### [Assigned task]
Please give back every line of the material below word for word, keeping each line break where it falls.
#####
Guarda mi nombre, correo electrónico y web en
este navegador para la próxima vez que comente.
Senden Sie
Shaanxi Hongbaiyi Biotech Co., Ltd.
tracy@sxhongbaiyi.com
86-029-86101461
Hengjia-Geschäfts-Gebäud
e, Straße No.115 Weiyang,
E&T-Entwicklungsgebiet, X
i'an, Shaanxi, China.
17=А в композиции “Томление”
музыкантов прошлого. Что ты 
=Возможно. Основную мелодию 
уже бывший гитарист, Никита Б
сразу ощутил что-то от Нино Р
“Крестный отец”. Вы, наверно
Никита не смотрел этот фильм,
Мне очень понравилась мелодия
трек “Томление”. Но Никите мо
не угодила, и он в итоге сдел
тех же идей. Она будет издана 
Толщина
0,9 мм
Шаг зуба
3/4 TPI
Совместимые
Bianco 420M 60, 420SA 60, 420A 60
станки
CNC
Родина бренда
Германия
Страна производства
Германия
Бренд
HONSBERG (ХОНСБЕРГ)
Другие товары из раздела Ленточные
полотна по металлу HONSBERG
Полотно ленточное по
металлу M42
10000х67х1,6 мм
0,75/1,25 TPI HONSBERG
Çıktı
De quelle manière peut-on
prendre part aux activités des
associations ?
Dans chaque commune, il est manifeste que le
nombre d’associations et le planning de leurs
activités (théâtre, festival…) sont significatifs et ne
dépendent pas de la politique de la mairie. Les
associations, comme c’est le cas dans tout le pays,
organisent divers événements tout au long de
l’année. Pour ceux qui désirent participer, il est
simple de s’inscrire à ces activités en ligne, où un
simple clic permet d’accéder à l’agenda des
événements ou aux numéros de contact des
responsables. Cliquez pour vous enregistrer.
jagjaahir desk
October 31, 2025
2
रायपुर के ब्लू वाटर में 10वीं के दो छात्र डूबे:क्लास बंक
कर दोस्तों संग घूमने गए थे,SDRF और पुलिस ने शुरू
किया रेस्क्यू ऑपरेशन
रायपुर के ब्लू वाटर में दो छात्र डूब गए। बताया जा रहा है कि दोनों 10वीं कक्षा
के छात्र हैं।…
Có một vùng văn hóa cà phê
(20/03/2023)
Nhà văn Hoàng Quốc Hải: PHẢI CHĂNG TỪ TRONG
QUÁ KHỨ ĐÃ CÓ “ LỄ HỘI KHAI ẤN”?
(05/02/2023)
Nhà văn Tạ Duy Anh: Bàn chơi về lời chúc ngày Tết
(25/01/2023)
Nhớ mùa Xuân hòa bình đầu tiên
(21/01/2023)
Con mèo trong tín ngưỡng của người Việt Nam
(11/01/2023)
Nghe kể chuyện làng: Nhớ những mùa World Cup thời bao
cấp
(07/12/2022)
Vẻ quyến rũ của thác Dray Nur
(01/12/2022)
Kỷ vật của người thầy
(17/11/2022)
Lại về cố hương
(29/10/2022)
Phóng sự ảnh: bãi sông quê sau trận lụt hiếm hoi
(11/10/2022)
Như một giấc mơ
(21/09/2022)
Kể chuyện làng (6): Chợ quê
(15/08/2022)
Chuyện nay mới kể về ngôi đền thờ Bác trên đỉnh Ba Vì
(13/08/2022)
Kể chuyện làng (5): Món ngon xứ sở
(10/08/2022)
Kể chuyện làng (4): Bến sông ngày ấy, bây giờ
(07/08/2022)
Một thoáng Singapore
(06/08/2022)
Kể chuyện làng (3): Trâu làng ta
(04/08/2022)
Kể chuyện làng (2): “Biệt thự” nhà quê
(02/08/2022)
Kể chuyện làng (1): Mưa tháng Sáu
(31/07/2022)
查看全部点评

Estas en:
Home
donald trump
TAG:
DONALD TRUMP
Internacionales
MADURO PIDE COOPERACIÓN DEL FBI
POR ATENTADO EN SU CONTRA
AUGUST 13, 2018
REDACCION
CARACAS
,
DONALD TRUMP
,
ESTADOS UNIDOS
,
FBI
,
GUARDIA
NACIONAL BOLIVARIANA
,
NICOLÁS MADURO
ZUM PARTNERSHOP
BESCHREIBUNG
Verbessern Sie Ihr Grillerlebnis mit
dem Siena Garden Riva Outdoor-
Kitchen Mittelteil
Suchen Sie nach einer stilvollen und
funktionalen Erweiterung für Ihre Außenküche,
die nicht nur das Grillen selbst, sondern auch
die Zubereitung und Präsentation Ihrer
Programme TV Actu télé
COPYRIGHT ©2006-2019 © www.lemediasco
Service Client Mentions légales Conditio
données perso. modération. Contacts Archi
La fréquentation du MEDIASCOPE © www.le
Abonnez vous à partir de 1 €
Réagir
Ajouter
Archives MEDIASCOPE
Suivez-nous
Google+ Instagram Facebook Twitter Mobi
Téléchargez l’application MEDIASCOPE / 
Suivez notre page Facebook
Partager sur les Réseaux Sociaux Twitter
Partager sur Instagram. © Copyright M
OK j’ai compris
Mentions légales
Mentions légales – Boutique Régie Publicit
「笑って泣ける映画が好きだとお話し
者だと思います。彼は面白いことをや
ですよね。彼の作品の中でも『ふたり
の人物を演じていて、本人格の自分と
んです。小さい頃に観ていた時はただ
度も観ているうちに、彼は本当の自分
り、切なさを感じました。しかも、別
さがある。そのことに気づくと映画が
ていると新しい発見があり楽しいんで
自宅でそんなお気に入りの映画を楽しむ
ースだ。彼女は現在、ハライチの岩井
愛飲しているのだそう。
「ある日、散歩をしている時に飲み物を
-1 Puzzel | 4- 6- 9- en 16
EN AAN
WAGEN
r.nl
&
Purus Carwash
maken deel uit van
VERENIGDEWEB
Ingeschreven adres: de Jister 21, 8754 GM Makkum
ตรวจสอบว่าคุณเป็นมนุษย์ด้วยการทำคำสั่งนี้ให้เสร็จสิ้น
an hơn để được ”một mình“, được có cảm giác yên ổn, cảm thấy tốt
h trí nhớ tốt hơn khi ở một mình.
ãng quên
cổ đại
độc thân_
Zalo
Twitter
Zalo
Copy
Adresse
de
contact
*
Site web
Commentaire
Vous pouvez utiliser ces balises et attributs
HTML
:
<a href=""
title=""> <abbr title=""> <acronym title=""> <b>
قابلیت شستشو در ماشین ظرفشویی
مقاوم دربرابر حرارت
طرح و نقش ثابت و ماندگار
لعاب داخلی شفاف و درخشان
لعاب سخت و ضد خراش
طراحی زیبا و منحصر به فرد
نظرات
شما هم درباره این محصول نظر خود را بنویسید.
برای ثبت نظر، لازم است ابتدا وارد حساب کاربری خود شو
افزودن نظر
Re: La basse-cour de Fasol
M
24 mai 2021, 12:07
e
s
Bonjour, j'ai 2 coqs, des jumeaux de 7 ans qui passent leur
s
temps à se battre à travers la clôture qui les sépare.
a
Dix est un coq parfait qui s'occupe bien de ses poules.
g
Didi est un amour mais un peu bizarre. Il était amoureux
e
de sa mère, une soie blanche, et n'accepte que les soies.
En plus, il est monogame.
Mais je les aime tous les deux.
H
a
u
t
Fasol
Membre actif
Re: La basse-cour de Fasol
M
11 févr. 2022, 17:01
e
#####
### [Response box]
Guarda mi nombre, correo electrónico y web en
este navegador para la próxima vez que comente.
Senden Sie
Shaanxi Hongbaiyi Biotech Co., Ltd.
tracy@sxhongbaiyi.com
86-029-86101461
Hengjia-Geschäfts-Gebäud
e, Straße No.115 Weiyang,
E&T-Entwicklungsgebiet, X
i'an, Shaanxi, China.
17=А в композиции “Томление”
музыкантов прошлого. Что ты 
=Возможно. Основную мелодию 
уже бывший гитарист, Никита Б
сразу ощутил что-то от Нино Р
“Крестный отец”. Вы, наверно
Никита не смотрел этот фильм,
Мне очень понравилась мелодия
трек “Томление”. Но Никите мо
не угодила, и он в итоге сдел
тех же идей. Она будет издана 
Толщина
0,9 мм
Шаг зуба
3/4 TPI
Совместимые
Bianco 420M 60, 420SA 60, 420A 60
станки
CNC
Родина бренда
Германия
Страна производства
Германия
Бренд
HONSBERG (ХОНСБЕРГ)
Другие товары из раздела Ленточные
полотна по металлу HONSBERG
Полотно ленточное по
металлу M42
10000х67х1,6 мм
0,75/1,25 TPI HONSBERG
Çıktı
De quelle manière peut-on
prendre part aux activités des
associations ?
Dans chaque commune, il est manifeste que le
nombre d’associations et le planning de leurs
activités (théâtre, festival…) sont significatifs et ne
dépendent pas de la politique de la mairie. Les
associations, comme c’est le cas dans tout le pays,
organisent divers événements tout au long de
l’année. Pour ceux qui désirent participer, il est
simple de s’inscrire à ces activités en ligne, où un
simple clic permet d’accéder à l’agenda des
événements ou aux numéros de contact des
responsables. Cliquez pour vous enregistrer.
jagjaahir desk
October 31, 2025
2
रायपुर के ब्लू वाटर में 10वीं के दो छात्र डूबे:क्लास बंक
कर दोस्तों संग घूमने गए थे,SDRF और पुलिस ने शुरू
किया रेस्क्यू ऑपरेशन
रायपुर के ब्लू वाटर में दो छात्र डूब गए। बताया जा रहा है कि दोनों 10वीं कक्षा
के छात्र हैं।…
Có một vùng văn hóa cà phê
(20/03/2023)
Nhà văn Hoàng Quốc Hải: PHẢI CHĂNG TỪ TRONG
QUÁ KHỨ ĐÃ CÓ “ LỄ HỘI KHAI ẤN”?
(05/02/2023)
Nhà văn Tạ Duy Anh: Bàn chơi về lời chúc ngày Tết
(25/01/2023)
Nhớ mùa Xuân hòa bình đầu tiên
(21/01/2023)
Con mèo trong tín ngưỡng của người Việt Nam
(11/01/2023)
Nghe kể chuyện làng: Nhớ những mùa World Cup thời bao
cấp
(07/12/2022)
Vẻ quyến rũ của thác Dray Nur
(01/12/2022)
Kỷ vật của người thầy
(17/11/2022)
Lại về cố hương
(29/10/2022)
Phóng sự ảnh: bãi sông quê sau trận lụt hiếm hoi
(11/10/2022)
Như một giấc mơ
(21/09/2022)
Kể chuyện làng (6): Chợ quê
(15/08/2022)
Chuyện nay mới kể về ngôi đền thờ Bác trên đỉnh Ba Vì
(13/08/2022)
Kể chuyện làng (5): Món ngon xứ sở
(10/08/2022)
Kể chuyện làng (4): Bến sông ngày ấy, bây giờ
(07/08/2022)
Một thoáng Singapore
(06/08/2022)
Kể chuyện làng (3): Trâu làng ta
(04/08/2022)
Kể chuyện làng (2): “Biệt thự” nhà quê
(02/08/2022)
Kể chuyện làng (1): Mưa tháng Sáu
(31/07/2022)
查看全部点评

Estas en:
Home
donald trump
TAG:
DONALD TRUMP
Internacionales
MADURO PIDE COOPERACIÓN DEL FBI
POR ATENTADO EN SU CONTRA
AUGUST 13, 2018
REDACCION
CARACAS
,
DONALD TRUMP
,
ESTADOS UNIDOS
,
FBI
,
GUARDIA
NACIONAL BOLIVARIANA
,
NICOLÁS MADURO
ZUM PARTNERSHOP
BESCHREIBUNG
Verbessern Sie Ihr Grillerlebnis mit
dem Siena Garden Riva Outdoor-
Kitchen Mittelteil
Suchen Sie nach einer stilvollen und
funktionalen Erweiterung für Ihre Außenküche,
die nicht nur das Grillen selbst, sondern auch
die Zubereitung und Präsentation Ihrer
Programme TV Actu télé
COPYRIGHT ©2006-2019 © www.lemediasco
Service Client Mentions légales Conditio
données perso. modération. Contacts Archi
La fréquentation du MEDIASCOPE © www.le
Abonnez vous à partir de 1 €
Réagir
Ajouter
Archives MEDIASCOPE
Suivez-nous
Google+ Instagram Facebook Twitter Mobi
Téléchargez l’application MEDIASCOPE / 
Suivez notre page Facebook
Partager sur les Réseaux Sociaux Twitter
Partager sur Instagram. © Copyright M
OK j’ai compris
Mentions légales
Mentions légales – Boutique Régie Publicit
「笑って泣ける映画が好きだとお話し
者だと思います。彼は面白いことをや
ですよね。彼の作品の中でも『ふたり
の人物を演じていて、本人格の自分と
んです。小さい頃に観ていた時はただ
度も観ているうちに、彼は本当の自分
り、切なさを感じました。しかも、別
さがある。そのことに気づくと映画が
ていると新しい発見があり楽しいんで
自宅でそんなお気に入りの映画を楽しむ
ースだ。彼女は現在、ハライチの岩井
愛飲しているのだそう。
「ある日、散歩をしている時に飲み物を
-1 Puzzel | 4- 6- 9- en 16
EN AAN
WAGEN
r.nl
&
Purus Carwash
maken deel uit van
VERENIGDEWEB
Ingeschreven adres: de Jister 21, 8754 GM Makkum
ตรวจสอบว่าคุณเป็นมนุษย์ด้วยการทำคำสั่งนี้ให้เสร็จสิ้น
an hơn để được ”một mình“, được có cảm giác yên ổn, cảm thấy tốt
h trí nhớ tốt hơn khi ở một mình.
ãng quên
cổ đại
độc thân_
Zalo
Twitter
Zalo
Copy
Adresse
de
contact
*
Site web
Commentaire
Vous pouvez utiliser ces balises et attributs
HTML
:
<a href=""
title=""> <abbr title=""> <acronym title=""> <b>
قابلیت شستشو در ماشین ظرفشویی
مقاوم دربرابر حرارت
طرح و نقش ثابت و ماندگار
لعاب داخلی شفاف و درخشان
لعاب سخت و ضد خراش
طراحی زیبا و منحصر به فرد
نظرات
شما هم درباره این محصول نظر خود را بنویسید.
برای ثبت نظر، لازم است ابتدا وارد حساب کاربری خود شو
افزودن نظر
Re: La basse-cour de Fasol
M
24 mai 2021, 12:07
e
s
Bonjour, j'ai 2 coqs, des jumeaux de 7 ans qui passent leur
s
temps à se battre à travers la clôture qui les sépare.
a
Dix est un coq parfait qui s'occupe bien de ses poules.
g
Didi est un amour mais un peu bizarre. Il était amoureux
e
de sa mère, une soie blanche, et n'accepte que les soies.
En plus, il est monogame.
Mais je les aime tous les deux.
H
a
u
t
Fasol
Membre actif
Re: La basse-cour de Fasol
M
11 févr. 2022, 17:01
e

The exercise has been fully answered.